Ibaraki, au nord-est du Kanto, est une préfecture de 2,8 millions d'habitants encore peu fréquentée des acheteurs étrangers. Tournée vers l'agriculture, la science et la mer, elle offre un cadre de vie spacieux et abordable, à la lisière de la zone métropolitaine de Tokyo. C'est une destination pour qui privilégie l'espace, la nature et un quotidien plus calme.
Mito, la capitale préfectorale (environ 270 000 habitants), porte une histoire ancienne liée au clan Tokugawa. Le jardin de Kairaku-en, l'un des trois plus beaux jardins paysagers du Japon, et l'ancienne école Kodokan en font une ville de patrimoine. Mito est reliée à Tokyo par la ligne Joban et ses trains express limités (Hitachi et Tokiwa), en une heure à une heure et quart environ. Les maisons y coûtent souvent entre 30 et 55 millions de yens, dans un cadre urbain à taille humaine.
Tsukuba occupe une place singulière. Cette ville scientifique, qui regroupe l'université de Tsukuba et de nombreux instituts de recherche, est reliée à Tokyo par la ligne Tsukuba Express, qui rejoint Akihabara en environ 45 minutes. Très verte et bien pensée, elle attire chercheurs et familles. Les maisons y sont un peu plus recherchées, souvent entre 50 et 85 millions de yens, et les communes voisines situées sur la même ligne offrent des biens plus accessibles.
Le reste de la préfecture déploie une grande variété de cadres. Hitachi, ville d'industrie, conserve un littoral agréable. Kashima abrite l'un des plus anciens et vénérés sanctuaires shinto du Japon. Sur la côte, le parc Hitachi Seaside, célèbre pour ses champs de fleurs, témoigne de la douceur du littoral d'Ibaraki. À l'intérieur, autour de Chikusei et de la campagne agricole, on trouve des maisons et des fermes anciennes, souvent inscrites sur les bases municipales d'akiya, pour un projet de vie rural à petit budget.

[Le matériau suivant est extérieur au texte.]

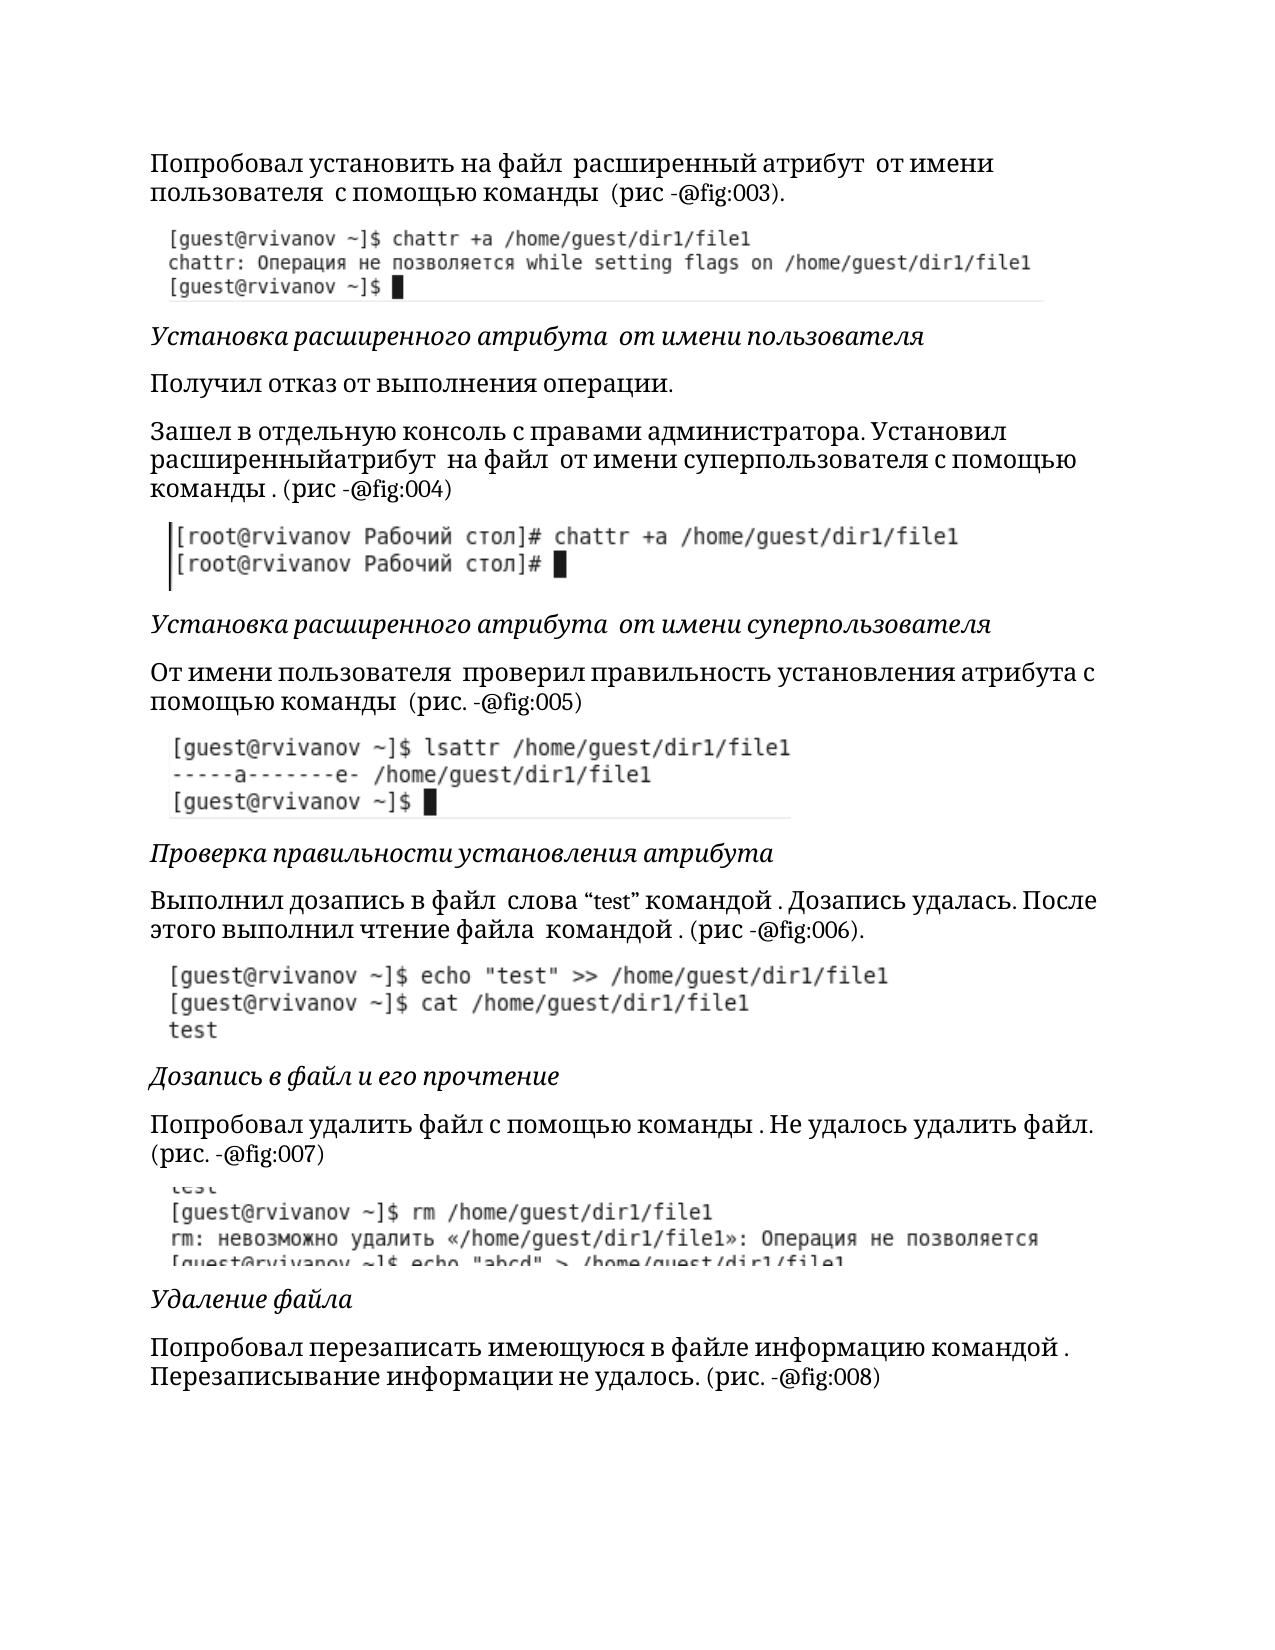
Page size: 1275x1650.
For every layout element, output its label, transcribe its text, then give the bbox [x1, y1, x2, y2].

picture [168, 963, 900, 1043]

Pour les familles, Ibaraki offre de l'espace et un coût de la vie modéré. Les enfants de résidents étrangers sont accueillis dans les écoles publiques avec un accompagnement linguistique progressif, conformément aux droits garantis par la loi. L'inscription en mairie (juminhyo) est la première démarche après l'installation. Sur le littoral, comme partout au Japon, il est recommandé de vérifier le diagnostic parasismique (jishin shindan) du bien et de consulter les cartes d'aléa municipales (hazard maps).